Body Clock Protein Found to Protect the Brain by Boosting Vital Energy Molecule

A new study has uncovered a surprising, brain-specific mechanism through which the circadian protein REV-ERBα regulates levels of the key metabolic cofactor NAD+, revealing a potential new therapeutic target for Alzheimer’s disease (AD) and related neurodegenerative disorders.

Researchers report that REV-ERBα suppresses brain NAD+ levels by promoting expression of the NAD+-consuming enzyme CD38, a mechanism distinct from its previously described role in the heart. In the brain, deleting or inhibiting REV-ERBα increased NAD+ concentrations, improved astrocyte function, and reduced tau accumulation and neurodegeneration in mouse models of tauopathy.

The findings, published this week in Nature Neuroscience, redefine how NAD+ metabolism is regulated in the central nervous system and highlight the therapeutic potential of REV-ERBα inhibitors and CD38 blockers for neurodegenerative diseases.

Nicotinamide adenine dinucleotide (NAD+) is an essential metabolic cofactor involved in redox balance, DNA repair, and sirtuin-dependent protein deacetylation. Declining NAD+ levels are a hallmark of aging and have been linked to neurodegeneration. While boosting NAD+ has been proposed as a neuroprotective strategy, the molecular control of NAD+ in the brain has remained unclear.

REV-ERBα, a nuclear receptor that integrates circadian rhythms with metabolic and inflammatory pathways, was already known to regulate NAD+ in the heart by controlling NAMPT, the rate-limiting enzyme in NAD+ synthesis. In this new work, however, the authors demonstrate that brain REV-ERBα does not affect NAMPT. Instead, it operates through a distinct astrocyte-specific mechanism, repressing the transcription factor NFIL3, which in turn suppresses CD38, the enzyme responsible for NAD+ consumption.

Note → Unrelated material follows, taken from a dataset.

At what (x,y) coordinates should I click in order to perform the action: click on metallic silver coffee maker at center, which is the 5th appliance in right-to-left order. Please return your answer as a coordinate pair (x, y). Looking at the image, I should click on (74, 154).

Deletion of REV-ERBα, either globally or specifically in astrocytes, increased NAD+ levels in the brain and protected against tau pathology in P301S tauopathy mice, a model of Alzheimer’s disease. Pharmacological inhibition of REV-ERBα with the antagonist SR8278 produced similar neuroprotective effects.

Mechanistic studies revealed that elevated NAD+ in astrocytes enhanced lysosomal activity and tau uptake, promoting clearance of toxic tau aggregates. This astrocyte-driven protection occurred without detectable neuroinflammation, suggesting that targeted modulation of REV-ERBα can support protein homeostasis in the aging brain.

The data also contrast with previous findings that microglia-specific REV-ERBα deletion worsens tau pathology in male mice, highlighting cell-type- and tissue-specific roles for this nuclear receptor. Overall, the balance of effects, particularly in astrocytes, appears protective when REV-ERBα activity is inhibited.

The discovery of a REV-ERBα–NFIL3–CD38 axis that governs NAD+ metabolism in the brain opens multiple translational avenues.

• REV-ERBα antagonists may provide a means to boost brain NAD+ and mitigate tau accumulation.

• CD38 inhibitors, already under investigation for metabolic and inflammatory disorders, could gain traction as candidates for neurodegenerative disease modification.

• The work underscores the importance of cell-type-selective targeting in drug development for circadian and metabolic regulators.

The researchers note that while total genetic deletion of REV-ERBα can have deleterious effects during development, partial pharmacological inhibition in adulthood appears to enhance neuroprotection without adverse inflammation. This nuance could guide the design of small-molecule modulators optimized for CNS indications.

REV-ERBα’s role in linking circadian regulation, metabolism, and proteostasis positions it as a key node in the biology of aging and neurodegeneration. As lead author notes, “Our results reveal that REV-ERBα functions very differently across tissues, suppressing NAD+ production in the heart, but restraining NAD+ consumption in the brain. Understanding these tissue-specific mechanisms is essential for translating circadian biology into safe, effective therapeutics.”

Given the ongoing industrial interest in NAD+ augmentation, circadian modulation, and glial biology, this study provides both mechanistic clarity and new targets for drug discovery programs aimed at Alzheimer’s disease, tauopathies, and age-related brain decline.